Have you trimmed lately??


----------



## hoppycalif (Apr 7, 2005)

Do you have good water circulation, such as from a powerhead, so the water surface is slightly rippled, and water moves in all corners of the tank?


----------



## kamel_007 (Jan 7, 2006)

Scottio said:


> When did they start pearling and for how long?
> 
> Was it after a water change?


yes after a water change, for 5 days i think!!.. my tank was very dirty with algae from a long time. then i changed 40% of the water with RO water, and i added CO2 and Ferts, then they shows to pearl, and of course i trimed them too,



> hoppycalif Do you have good water circulation, such as from a powerhead, so the water surface is slightly rippled, and water moves in all corners of the tank?


Yes but a little bit, only the surface is slightly rippled, but i think my Co2 reach the required level,,


----------



## kamel_007 (Jan 7, 2006)

And now. i've got the water parameters...

GH 14
KH 8
PH 7
NH3 0
NO2 0
NO3 12
Temperature 30 C

But i dont know how much CO2 in water i have. cuz my DIY Drop checker is got leackage...


----------



## hoppycalif (Apr 7, 2005)

When you change a lot of the water you are usually adding water saturated with air, including CO2. The tap water is cool, if not cold, so it holds a lot of gases in solution. When it warms up in the tank some of the air comes out of solution as bubbles on the glass, the rocks, the wood and the plants. But, if the CO2 level is low in the tank to start with, the added CO2 in the replacement water can cause some real pearling too, for awhile. With the water already high in dissolved gases, the O2 emitted by the plants may form bubbles instead of just going into solution in the water - that's pearling.

And, that is my opinion.


----------



## kamel_007 (Jan 7, 2006)

hoppycalif said:


> When you change a lot of the water you are usually adding water saturated with air, including CO2. The tap water is cool, if not cold, so it holds a lot of gases in solution. When it warms up in the tank some of the air comes out of solution as bubbles on the glass, the rocks, the wood and the plants. But, if the CO2 level is low in the tank to start with, the added CO2 in the replacement water can cause some real pearling too, for awhile. With the water already high in dissolved gases, the O2 emitted by the plants may form bubbles instead of just going into solution in the water - that's pearling.
> 
> And, that is my opinion.


Yes, im understand your view point. it seems to be sensible ..

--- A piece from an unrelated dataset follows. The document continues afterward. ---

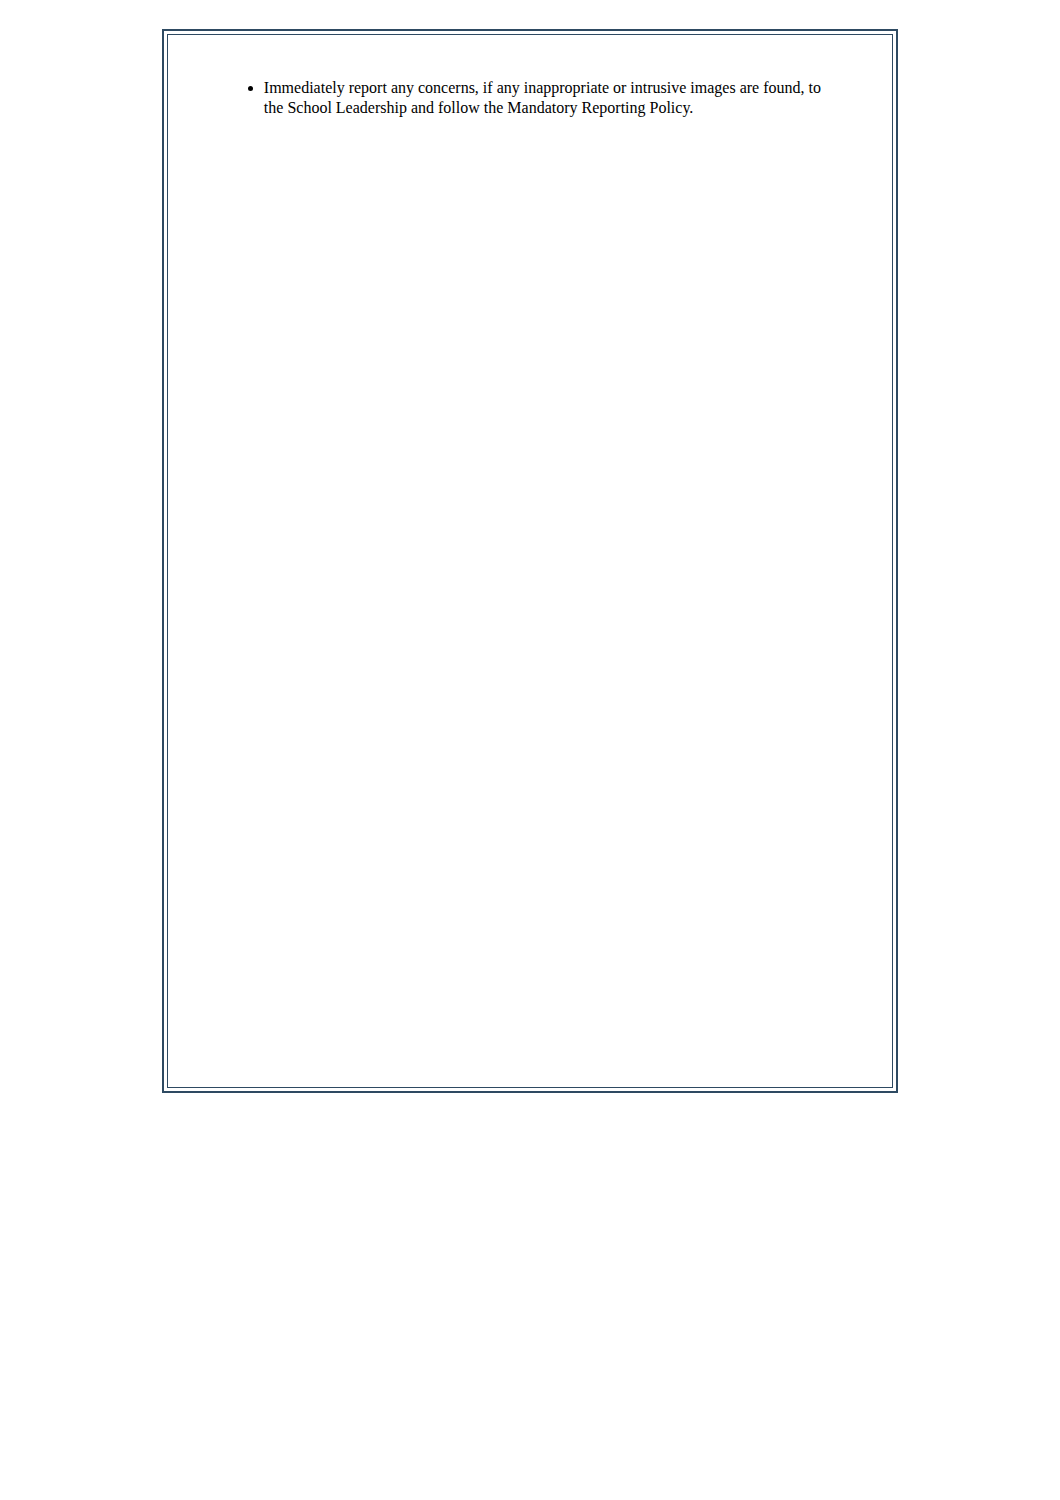Immediately report any concerns, if any inappropriate or intrusive images are found, to the School Leadership and follow the Mandatory Reporting Policy.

But im wondering also, why other people and how they get thier plants pearling all the time?

i saw that in picture which it amazed me,

Also, how to let my hair grass grow fast. i want to get a havily green carpet as fast as i can...


----------



## kamel_007 (Jan 7, 2006)

Ok,, i added seachem P, and that work the next day, cause my plants to pearl!!


----------



## Scottio (Apr 29, 2006)

People who consistently have their plants pearling do so by saturating the water with gas. If you want your plants to pearl consistently either make your CO2 injection more efficient or run an air stone at night. This will keep a lot of dissolved gas in the water all the time. Your plants will pearl O2 when they've started photosynthesizing for a bit after lights on.

Just remember just because your plants aren't pearling, doesn't mean they aren't growing. Pearling is a function of dissolved gas in your water, that's all. It's an effect of something that is unrelated to plant growth. Yes it shows your plant are photosynthesizing, but unless your plants are dead they're going to be anyway.


----------



## hoppycalif (Apr 7, 2005)

Scottio said:


> People who consistently have their plants pearling do so by saturating the water with gas. If you want your plants to pearl consistently either make your CO2 injection more efficient or run an air stone at night. This will keep a lot of dissolved gas in the water all the time. Your plants will pearl O2 when they've started photosynthesizing for a bit after lights on.
> 
> Just remember just because your plants aren't pearling, doesn't mean they aren't growing. Pearling is a function of dissolved gas in your water, that's all. It's an effect of something that is unrelated to plant growth. Yes it shows your plant are photosynthesizing, but unless your plants are dead they're going to be anyway.


I don't think we ever saturate the water with any gas. Pearling happens when the rate of oxygen production by the plant is such that the O2 can't dissolve into the water fast enough, so a bubble forms. O2 doesn't go into solution with water as easily as CO2 does, so it can form bubbles that way. So, pearling is a sign of plant growth that is rapid enough to pile up O2 faster than it dissolves at the leaf surface. This is how I remember Tom Barr explaining it several months ago.


----------



## kamel_007 (Jan 7, 2006)

Thanks guys for good explaining.. but im havin another problem too, even i rised up the co2 dosage for more than 3 BPS, and my DRop checker is yello with 5 KH solution,,, but a green algae is growing!!!


----------



## aquabillpers (Apr 13, 2006)

Pearling that is produced by photosynthesis indicates that the plant is alive and that there is already a lot of O2 in the water.

My plants never pearl, but they grow well and require pruning every now and then.

Bill


----------



## hoppycalif (Apr 7, 2005)

Having high CO2 concentration will not prevent algae from starting. You also need good balanced fertilization, not too much light, good regular maintenance of the tank, etc. The goal is to achieve good healthy plant growth. Once you get that the algae will usually stay dormant.


----------